- _Direction 1_: Copy the rows exactly, starting at the row that contains "yellow circle: moved 1 px left, 3 px down" and ending at the row that contains "pink L-shape: rotated", and leave the pictures out of your copy.

++++ Excerpted passage ++++

The satirist’s interests, defined in this way, can be powerfully served by zoomorphism, by configuring satire as what Jennifer Ham and Matthew Senior call an animal act, in which the human shares space and consciousness with the beast.1 Early modern English culture was saturated with animal metaphors and personae, and early modern English satire was compulsively zoomorphic. This could take a variety of forms. In the exchange of invective or abuse, the most direct form of satire, the target might be called an animal; the satirist might set out to expose the beasts within apparently civilized human society; or the satirical text, in the form of a fable or a longer, episodic narrative, might use talking animals as characters. In this chapter I discuss the first two categories, but my main interest is in talking animals and the nature of the pleasures early modern readers may have taken in them. Investigating talking animals as a source of pleasure is one way to find out how these chimerical literary and cultural constructions, surprisingly common in early modern satire, work.
The fundamental assumption on which this chapter is based is that the principal pleasure to be had from any talking animal text is the game of playing with recognized animal attributes, making apt, unlikely, or outrageous correspondences with human types or behaviors. The pleasure for authors is in reimagining the correspondences between the human and the animal; the pleasure for readers is in detecting them. The game may be ahistorical, but the cluster of attributes, often incompatible, associated with each species is historically inflected. Moreover, the attributes of a “rhetorical” animal, to borrow Harriet Ritvo’s term, have very little in common with its “material” counterpart.2 Early modern representations of the sparrow as lecherous or the pelican as self-sacrificing are no more unreasonable than the way the hippopotamus (responsible for more human deaths every year than any other African animal) is represented in contemporary children’s culture as comic and benign.

++++ Rows ++++

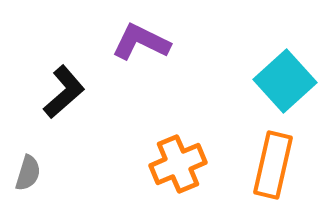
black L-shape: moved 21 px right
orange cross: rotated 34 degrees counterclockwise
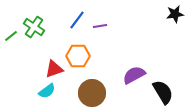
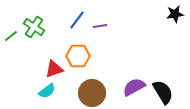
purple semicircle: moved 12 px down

++++
++++ Rows ++++

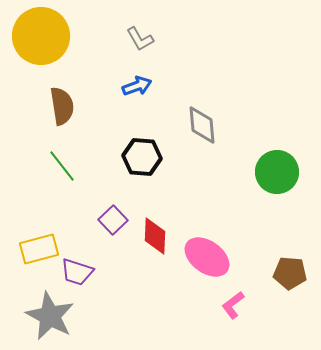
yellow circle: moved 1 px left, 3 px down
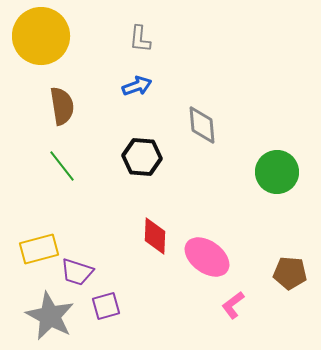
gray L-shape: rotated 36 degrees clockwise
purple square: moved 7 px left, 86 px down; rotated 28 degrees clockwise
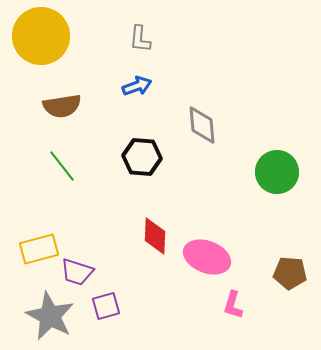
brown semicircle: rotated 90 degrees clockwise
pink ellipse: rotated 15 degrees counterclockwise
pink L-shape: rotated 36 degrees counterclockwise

++++

- _Direction 2_: In the passage on talking animals in early modern satire, whose term is borrowed for the "rhetorical" animal?

- _Complete output 1_:
yellow circle: moved 1 px left, 3 px down
gray L-shape: rotated 36 degrees clockwise
purple square: moved 7 px left, 86 px down; rotated 28 degrees clockwise
brown semicircle: rotated 90 degrees clockwise
pink ellipse: rotated 15 degrees counterclockwise
pink L-shape: rotated 36 degrees counterclockwise

- _Complete output 2_: Harriet Ritvo's.